(Items from a data source)

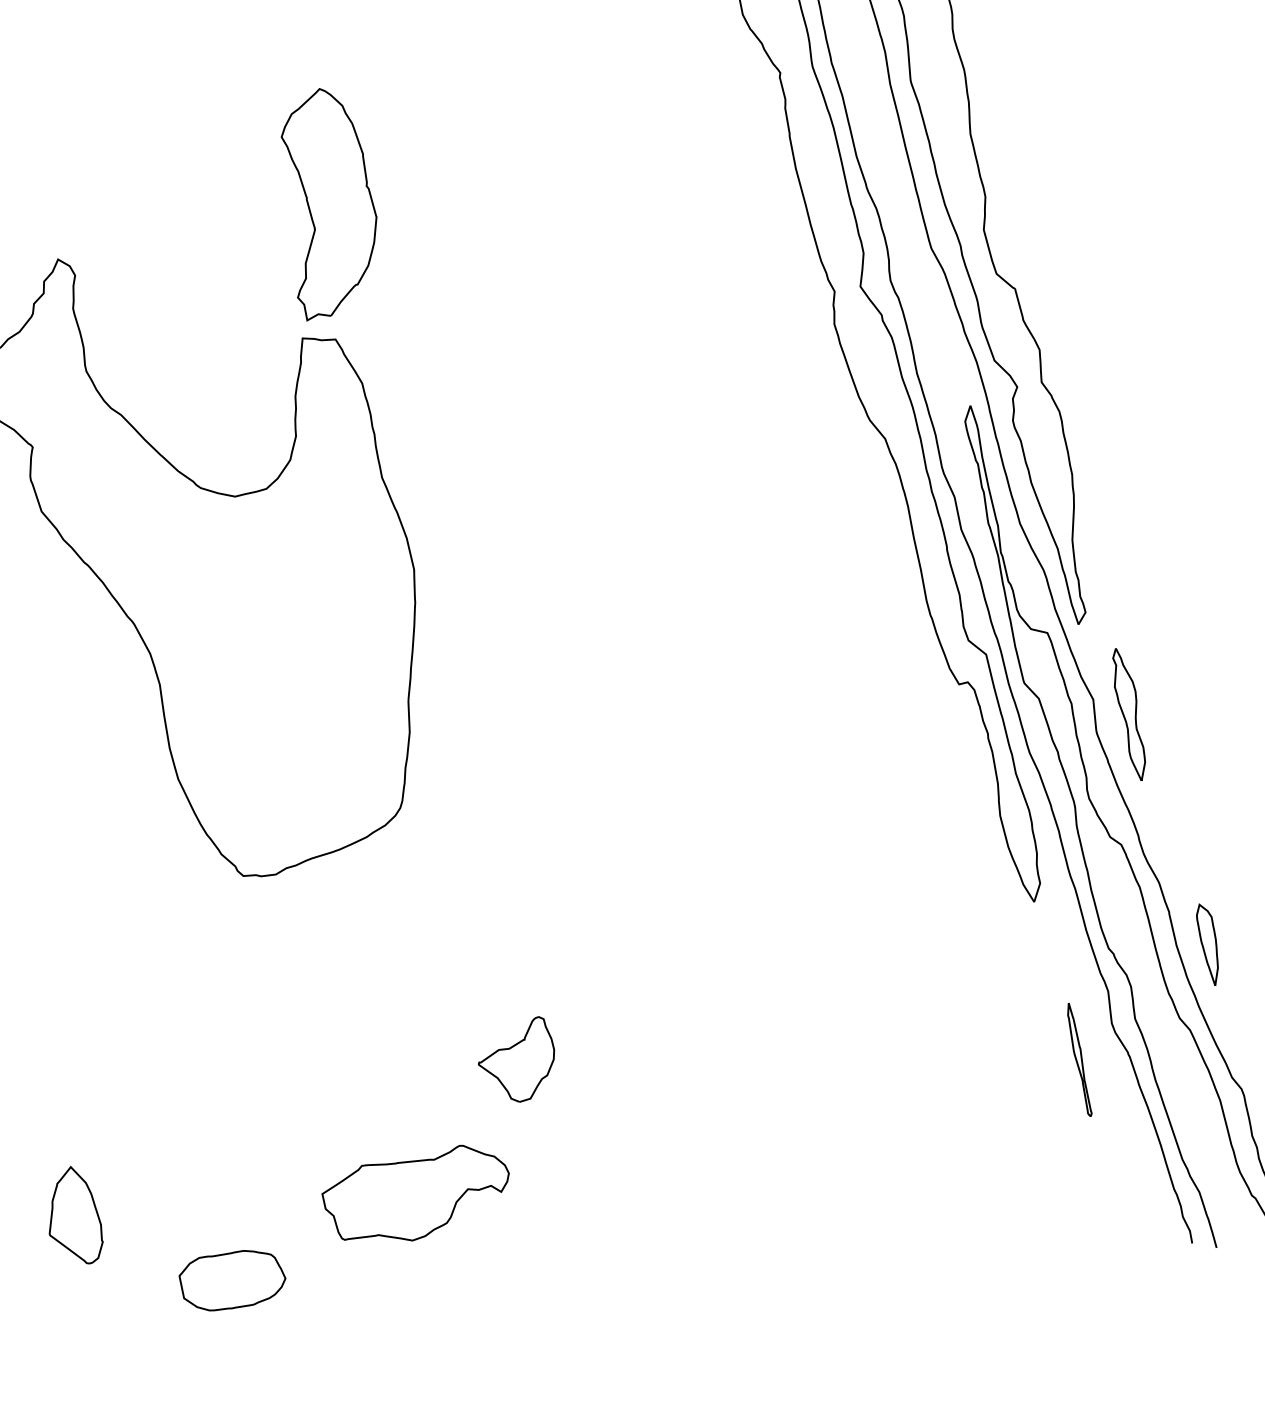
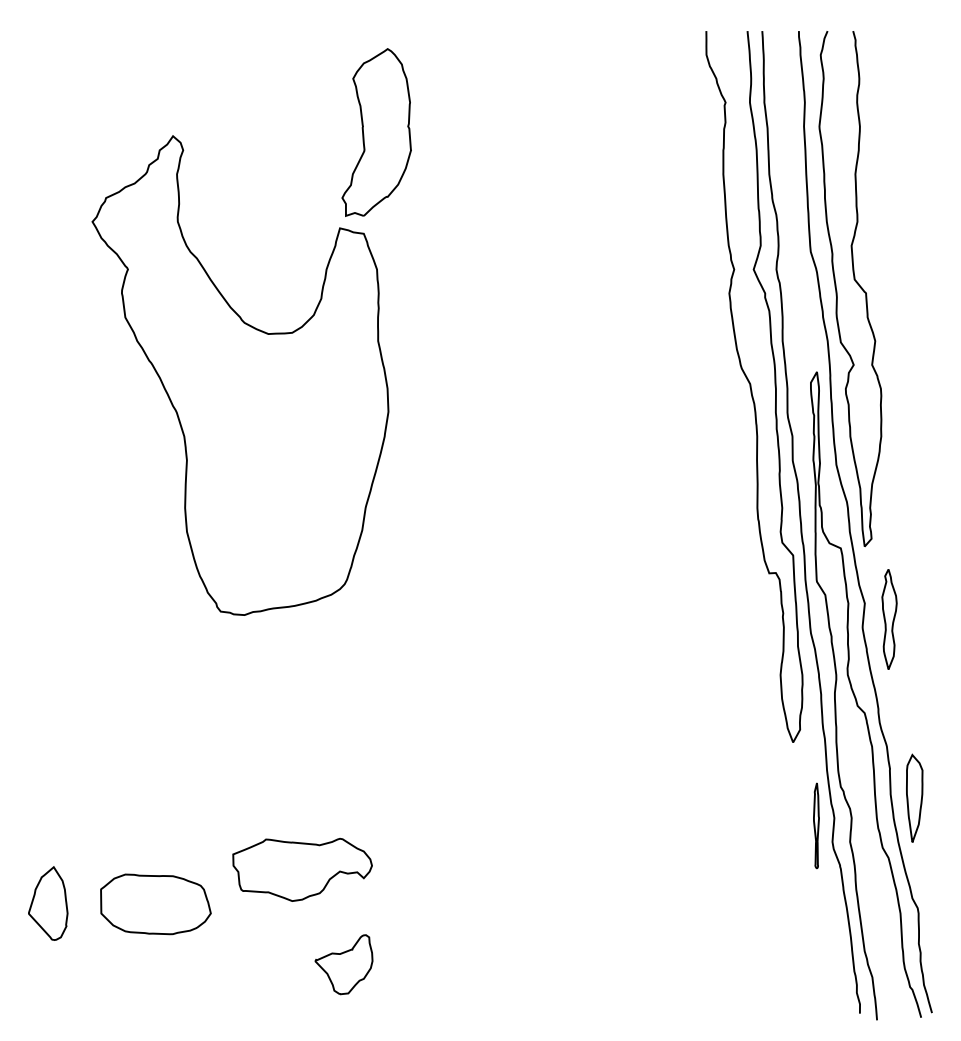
part: (1208, 943) -> (914, 797), size x1.43
part: (1079, 1059) -> (816, 825), moved
part: (516, 1061) -> (343, 964), moved
part: (73, 1216) -> (48, 903), moved
part: (232, 1280) -> (155, 904), size x1.43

### What is expected
Output the line containing "part: (516, 1061) -> (343, 964), moved" together with all later lines of the entries, exactly as written, through the final line.

### Finished exercise
part: (516, 1061) -> (343, 964), moved
part: (73, 1216) -> (48, 903), moved
part: (232, 1280) -> (155, 904), size x1.43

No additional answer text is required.